Although there was some lingering interest in the last half of the eighteenth century, only six articles on acupuncture were published. In 1892, Sir William Osler stated in his classical textbook: The Principles and Practices of Medicine that lumbar acupuncture is the most efficient treatment for managing acute pain. However, interest in acupuncture remained confined to academic curiosity.

Detailed descriptions of acupuncture theory and practice were not available to Westerners until Soulie de Morant's writings in the 1940s. Western interest in acupuncture, as well as the medical philosophies that accompany its practice, has been growing steadily since then.


American Enthusiasm

Since the appearance of one article about Acupuncture Treatment of post-appendectomy pain and its success in Beijing, China, written in the New York Times in 1971 by the journalist J. Reston, and the visit of President Richard Nixon in China in 1972, there has been widespread enthusiasm for acupuncture in alternative health circles. Before that time, acupuncture had been practiced only in Asian communities, discreetly and primarily by and for Asians.

In the past two decades, acupuncture has grown in popularity in American medical and scientific communities. In 1993, the U.S. Food and Drug Administration (FDA) estimated that Americans made 9-12 million visits per year to acupuncture practitioners and spent as much as 500 million US Dollars (USD) on acupuncture treatments. In 1995, an estimated 10,000 nationally certified acupuncturists were practicing in the United States.

Acupuncture is widely taught in the United States by accredited schools. The most common style in America is called Traditional Chinese Medicine (TCM) acupuncture, but five element and neuro-anatomical acupuncture are also available in some schools.

How it is being used

In the United States, acupuncture is most widely used to treat pain associated with musculoskeletal disorders, but it has also been used in the treatment of substance abuse, and to relieve nausea and vomiting. A study done in 2001 showed that acupuncture was highly effective in stopping the intense vomiting associated with a condition in pregnant women known as hyperemesis gravidarum.

In the past several years, acupuncture has been tried with a new patient population, namely children with chronic pain syndromes. One study of 30 young patients with disorders ranging from migraine headaches to endometriosis found that 70% felt that their symptoms had been relieved by acupuncture, and described themselves as "pleased" by the results of treatment.

In addition to these disorders, acupuncture has been used in the United States to treat asthma, infertility, depression, anxiety, HIV infection, fibromyalgia, menstrual cramps, carpal tunnel syndrome, tennis elbow, pitcher's shoulder, chronic fatigue syndrome, and postoperative pain. It has even been used in veterinary medicine to treat chronic pain and prevent epileptic convulsions in animals. As of 2002, NCCAM is sponsoring research regarding the effectiveness of acupuncture in the rehabilitation of stroke patients.

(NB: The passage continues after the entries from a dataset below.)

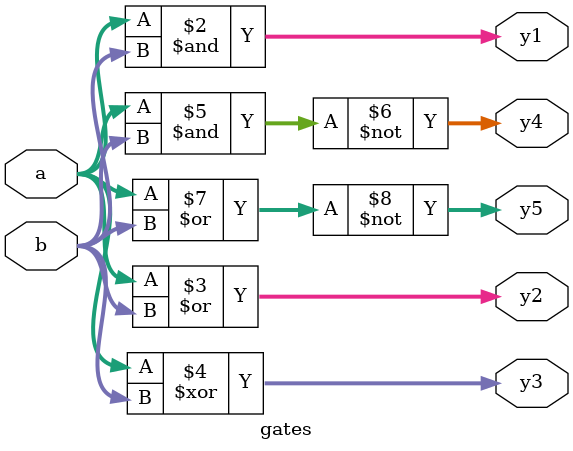
<source format=v>
module gates(input      [3:0] a, b, 
             output reg [3:0] y1, y2, y3, y4, y5);

  always @(*)
    begin
      y1 = a & b;    // AND
      y2 = a | b;    // OR
      y3 = a ^ b;    // XOR
      y4 = ~(a & b); // NAND
      y5 = ~(a | b); // NOR
    end
endmodule



</source>
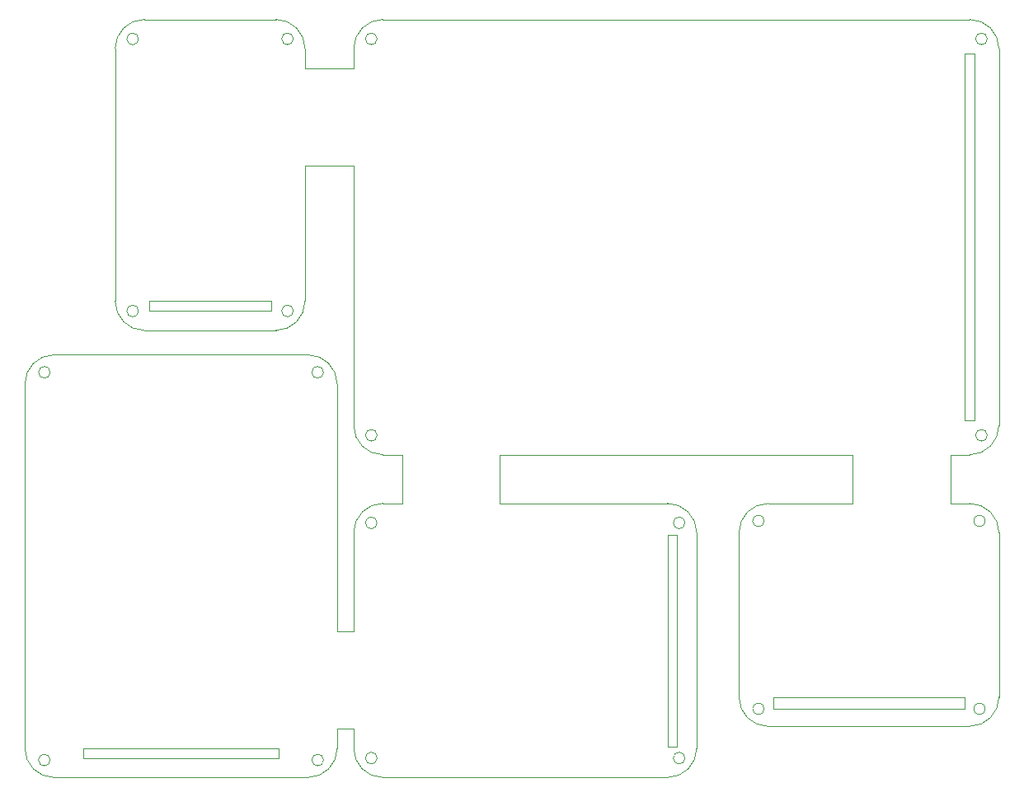
<source format=gm1>
%TF.GenerationSoftware,KiCad,Pcbnew,7.0.7*%
%TF.CreationDate,2023-09-01T15:34:13+08:00*%
%TF.ProjectId,UINIO-Monitor,55494e49-4f2d-44d6-9f6e-69746f722e6b,Version 3.2.0*%
%TF.SameCoordinates,PXbd63908PY4089518*%
%TF.FileFunction,Profile,NP*%
%FSLAX46Y46*%
G04 Gerber Fmt 4.6, Leading zero omitted, Abs format (unit mm)*
G04 Created by KiCad (PCBNEW 7.0.7) date 2023-09-01 15:34:13*
%MOMM*%
%LPD*%
G01*
G04 APERTURE LIST*
%TA.AperFunction,Profile*%
%ADD10C,0.100000*%
%TD*%
G04 APERTURE END LIST*
D10*
X-28040000Y-52720000D02*
X-28040000Y-74880000D01*
X-68260000Y-3000000D02*
X-68260000Y-5000000D01*
X0Y-72620000D02*
X-20700000Y-72620000D01*
X0Y-44719960D02*
G75*
G03*
X3000000Y-41720000I20J2999980D01*
G01*
X-63260000Y-40220000D02*
X-63260000Y-41720000D01*
X-500000Y-70820000D02*
X-20200000Y-70820000D01*
X-66360000Y-36250000D02*
G75*
G03*
X-66360000Y-36250000I-600000J0D01*
G01*
X-2000000Y-44720000D02*
X0Y-44720000D01*
X3000000Y-3000000D02*
G75*
G03*
X0Y0I-2999980J20D01*
G01*
X3000000Y-52720000D02*
G75*
G03*
X0Y-49720000I-2999980J20D01*
G01*
X-71260000Y-31949960D02*
G75*
G03*
X-68260000Y-28950000I20J2999980D01*
G01*
X-85360000Y-2000000D02*
G75*
G03*
X-85360000Y-2000000I-600000J0D01*
G01*
X-85360000Y-29950000D02*
G75*
G03*
X-85360000Y-29950000I-600000J0D01*
G01*
X-58260000Y-44720000D02*
X-58260000Y-49720000D01*
X-500000Y-69620000D02*
X-500000Y-70820000D01*
X-63260000Y-74880000D02*
G75*
G03*
X-60260000Y-77880000I3000020J20D01*
G01*
X-60860000Y-75880000D02*
G75*
G03*
X-60860000Y-75880000I-600000J0D01*
G01*
X-69460000Y-29950000D02*
G75*
G03*
X-69460000Y-29950000I-600000J0D01*
G01*
X-48260000Y-44720000D02*
X-48260000Y-49720000D01*
X-500000Y-41220000D02*
X-500000Y-3500000D01*
X-23700000Y-69620000D02*
X-23700000Y-52720000D01*
X-60260000Y-77880000D02*
X-31040000Y-77880000D01*
X-2000000Y-49720000D02*
X0Y-49720000D01*
X-69460000Y-2000000D02*
G75*
G03*
X-69460000Y-2000000I-600000J0D01*
G01*
X-70995000Y-74880000D02*
X-70995000Y-75880000D01*
X-64960000Y-74880000D02*
X-64960000Y-72880000D01*
X-84760000Y0D02*
X-71260000Y0D01*
X-68260000Y-5000000D02*
X-63260000Y-5000000D01*
X-64960000Y-37450000D02*
G75*
G03*
X-67960000Y-34450000I-2999980J20D01*
G01*
X-63260000Y-15000000D02*
X-63260000Y-40220000D01*
X500000Y-41220000D02*
X-500000Y-41220000D01*
X-70995000Y-75880000D02*
X-90995000Y-75880000D01*
X-60260000Y-44720000D02*
X-58260000Y-44720000D01*
X1600000Y-51520000D02*
G75*
G03*
X1600000Y-51520000I-600000J0D01*
G01*
X-87760000Y-28950000D02*
X-87760000Y-3000000D01*
X-20200000Y-69620000D02*
X-500000Y-69620000D01*
X-2000000Y-44720000D02*
X-2000000Y-49720000D01*
X3000000Y-52720000D02*
X3000000Y-69620000D01*
X-31040000Y-74680000D02*
X-31040000Y-52920000D01*
X-63260000Y-41720000D02*
G75*
G03*
X-60260000Y-44720000I3000020J20D01*
G01*
X-63260000Y-52720000D02*
X-63260000Y-62880000D01*
X-60860000Y-51720000D02*
G75*
G03*
X-60860000Y-51720000I-600000J0D01*
G01*
X-60260000Y-49719960D02*
G75*
G03*
X-63260000Y-52720000I20J-3000020D01*
G01*
X-21100000Y-70820000D02*
G75*
G03*
X-21100000Y-70820000I-600000J0D01*
G01*
X-66360000Y-76080000D02*
G75*
G03*
X-66360000Y-76080000I-600000J0D01*
G01*
X500000Y-3500000D02*
X500000Y-41220000D01*
X-68260000Y-3000000D02*
G75*
G03*
X-71260000Y0I-2999980J20D01*
G01*
X-94430000Y-76080000D02*
G75*
G03*
X-94430000Y-76080000I-600000J0D01*
G01*
X1600000Y-70820000D02*
G75*
G03*
X1600000Y-70820000I-600000J0D01*
G01*
X-97030000Y-74880000D02*
G75*
G03*
X-94030000Y-77880000I3000020J20D01*
G01*
X-63260000Y-72880000D02*
X-64960000Y-72880000D01*
X-12000000Y-49720000D02*
X-12000000Y-44720000D01*
X-63260000Y-15000000D02*
X-68260000Y-15000000D01*
X-60260000Y-11D02*
G75*
G03*
X-63259996Y-2954372I20J-3000369D01*
G01*
X-20700000Y-49720000D02*
X-12000000Y-49720000D01*
X-84260000Y-29950000D02*
X-84260000Y-28950000D01*
X-71760000Y-28950000D02*
X-71760000Y-29950000D01*
X-58260000Y-49720000D02*
X-60260000Y-49720000D01*
X3000000Y-3000000D02*
X3000000Y-41720000D01*
X1800000Y-2000000D02*
G75*
G03*
X1800000Y-2000000I-600000J0D01*
G01*
X-29240000Y-75880000D02*
G75*
G03*
X-29240000Y-75880000I-600000J0D01*
G01*
X-48260000Y-49720000D02*
X-31040000Y-49720000D01*
X-84760000Y40D02*
G75*
G03*
X-87760000Y-3000000I20J-3000020D01*
G01*
X-67960000Y-77879960D02*
G75*
G03*
X-64960000Y-74880023I20J2999980D01*
G01*
X-31040000Y-77879960D02*
G75*
G03*
X-28040000Y-74880000I20J2999980D01*
G01*
X-67960000Y-77880000D02*
X-94030000Y-77880000D01*
X-71260000Y-31950000D02*
X-84760000Y-31950000D01*
X-30040000Y-52920000D02*
X-30040000Y-74680000D01*
X-60860000Y-42720000D02*
G75*
G03*
X-60860000Y-42720000I-600000J0D01*
G01*
X-94430000Y-36250000D02*
G75*
G03*
X-94430000Y-36250000I-600000J0D01*
G01*
X-71760000Y-29950000D02*
X-84260000Y-29950000D01*
X-90995000Y-74880000D02*
X-70995000Y-74880000D01*
X-21100000Y-51520000D02*
G75*
G03*
X-21100000Y-51520000I-600000J0D01*
G01*
X-97030000Y-74880000D02*
X-97030000Y-37450000D01*
X0Y-72619960D02*
G75*
G03*
X3000000Y-69620000I20J2999980D01*
G01*
X-84260000Y-28950000D02*
X-71760000Y-28950000D01*
X-64960000Y-37450000D02*
X-64960000Y-62880000D01*
X-90995000Y-75880000D02*
X-90995000Y-74880000D01*
X-63260000Y-62880000D02*
X-64960000Y-62880000D01*
X-87760000Y-28950000D02*
G75*
G03*
X-84760000Y-31950000I3000020J20D01*
G01*
X-60860000Y-2000000D02*
G75*
G03*
X-60860000Y-2000000I-600000J0D01*
G01*
X-500000Y-3500000D02*
X500000Y-3500000D01*
X-30040000Y-74680000D02*
X-31040000Y-74680000D01*
X-12000000Y-44720000D02*
X-48260000Y-44720000D01*
X-31040000Y-52920000D02*
X-30040000Y-52920000D01*
X-94030000Y-34449960D02*
G75*
G03*
X-97030000Y-37450000I20J-3000020D01*
G01*
X1800000Y-42720000D02*
G75*
G03*
X1800000Y-42720000I-600000J0D01*
G01*
X-63260000Y-74880000D02*
X-63260000Y-72880000D01*
X-29240000Y-51720000D02*
G75*
G03*
X-29240000Y-51720000I-600000J0D01*
G01*
X-68260000Y-28950000D02*
X-68260000Y-15000000D01*
X-94030000Y-34450000D02*
X-67960000Y-34450000D01*
X-60260000Y0D02*
X0Y0D01*
X-63260000Y-2954300D02*
X-63260000Y-5000000D01*
X-23700000Y-69620000D02*
G75*
G03*
X-20700000Y-72620000I3000020J20D01*
G01*
X-20200000Y-70820000D02*
X-20200000Y-69620000D01*
X-28040000Y-52720000D02*
G75*
G03*
X-31040000Y-49720000I-2999980J20D01*
G01*
X-20700000Y-49719960D02*
G75*
G03*
X-23700000Y-52720000I20J-3000020D01*
G01*
M02*

</source>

The World Health Organization (WHO) recommends acupuncture as an effective treatment for over forty medical problems, including allergies, respiratory conditions, gastrointestinal disorders, gynecological problems, nervous conditions, and disorders of the eyes, nose and throat, and childhood illnesses, among others.

Acupuncture has been used in the treatment of alcoholism and substance abuse. It is an effective and low-cost treatment for headaches and chronic pain, associated with problems like back injuries and arthritis. It has also been used to supplement invasive Western treatments like chemotherapy and surgery. Acupuncture is generally most effective when used as prevention or before a health condition becomes acute, but it has been used to help patients suffering from cancer and AIDS.

The list of effective uses continues to grow, but acupuncture alone is limited in treating conditions or traumas that require surgery or emergency care such as for broken bones.

Adoption into mainstream Western medical culture remains slow because acupuncture is based on a different theory of how to diagnosis and treat ailments, but progress is being driven by the patients themselves as they search for alternatives for expensive and often ineffective drugs and surgical procedures.